*Work item*: The required answer is every line of the data containing the word "models".
=== Data to use ===
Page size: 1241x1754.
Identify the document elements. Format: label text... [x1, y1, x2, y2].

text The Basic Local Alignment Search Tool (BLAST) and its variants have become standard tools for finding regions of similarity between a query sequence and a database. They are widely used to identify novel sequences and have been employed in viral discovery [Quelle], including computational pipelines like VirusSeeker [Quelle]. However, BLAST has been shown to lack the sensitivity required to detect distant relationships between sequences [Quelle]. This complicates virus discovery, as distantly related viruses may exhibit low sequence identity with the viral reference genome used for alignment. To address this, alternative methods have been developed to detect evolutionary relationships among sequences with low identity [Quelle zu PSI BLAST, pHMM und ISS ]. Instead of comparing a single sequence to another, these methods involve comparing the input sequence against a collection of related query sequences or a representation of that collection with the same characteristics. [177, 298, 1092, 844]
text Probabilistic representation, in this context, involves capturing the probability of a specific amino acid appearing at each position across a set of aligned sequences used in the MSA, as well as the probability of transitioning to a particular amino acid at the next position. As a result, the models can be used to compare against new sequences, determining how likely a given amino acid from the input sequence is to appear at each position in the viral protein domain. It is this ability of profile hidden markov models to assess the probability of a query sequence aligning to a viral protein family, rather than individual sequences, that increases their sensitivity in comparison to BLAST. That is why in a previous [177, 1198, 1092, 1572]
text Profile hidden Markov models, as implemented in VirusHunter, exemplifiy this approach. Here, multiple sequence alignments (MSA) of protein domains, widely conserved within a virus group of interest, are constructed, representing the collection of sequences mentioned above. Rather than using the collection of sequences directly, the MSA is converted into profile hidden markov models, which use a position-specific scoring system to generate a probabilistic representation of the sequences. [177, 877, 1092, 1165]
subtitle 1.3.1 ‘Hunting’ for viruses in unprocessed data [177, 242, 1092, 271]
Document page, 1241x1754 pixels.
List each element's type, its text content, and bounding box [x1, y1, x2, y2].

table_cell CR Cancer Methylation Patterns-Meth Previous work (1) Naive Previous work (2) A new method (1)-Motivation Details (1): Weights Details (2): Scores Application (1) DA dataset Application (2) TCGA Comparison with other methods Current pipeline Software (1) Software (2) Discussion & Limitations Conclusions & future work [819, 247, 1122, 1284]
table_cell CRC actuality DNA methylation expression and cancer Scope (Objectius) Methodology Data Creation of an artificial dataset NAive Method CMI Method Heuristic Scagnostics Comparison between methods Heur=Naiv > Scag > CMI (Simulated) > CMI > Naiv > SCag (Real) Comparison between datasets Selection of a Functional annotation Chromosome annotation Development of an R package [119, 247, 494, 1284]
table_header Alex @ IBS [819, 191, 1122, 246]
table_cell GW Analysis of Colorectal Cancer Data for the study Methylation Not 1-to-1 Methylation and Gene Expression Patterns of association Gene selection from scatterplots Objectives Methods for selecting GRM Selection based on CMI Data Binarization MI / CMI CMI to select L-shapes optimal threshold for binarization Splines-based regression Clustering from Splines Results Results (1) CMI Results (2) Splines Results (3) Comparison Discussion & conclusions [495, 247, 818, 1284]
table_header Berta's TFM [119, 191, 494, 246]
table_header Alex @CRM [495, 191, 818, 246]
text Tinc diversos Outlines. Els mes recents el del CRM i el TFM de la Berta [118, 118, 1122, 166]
===
*Result of this task*:
text Probabilistic representation, in this context, involves capturing the probability of a specific amino acid appearing at each position across a set of aligned sequences used in the MSA, as well as the probability of transitioning to a particular amino acid at the next position. As a result, the models can be used to compare against new sequences, determining how likely a given amino acid from the input sequence is to appear at each position in the viral protein domain. It is this ability of profile hidden markov models to assess the probability of a query sequence aligning to a viral protein family, rather than individual sequences, that increases their sensitivity in comparison to BLAST. That is why in a previous [177, 1198, 1092, 1572]
text Profile hidden Markov models, as implemented in VirusHunter, exemplifiy this approach. Here, multiple sequence alignments (MSA) of protein domains, widely conserved within a virus group of interest, are constructed, representing the collection of sequences mentioned above. Rather than using the collection of sequences directly, the MSA is converted into profile hidden markov models, which use a position-specific scoring system to generate a probabilistic representation of the sequences. [177, 877, 1092, 1165]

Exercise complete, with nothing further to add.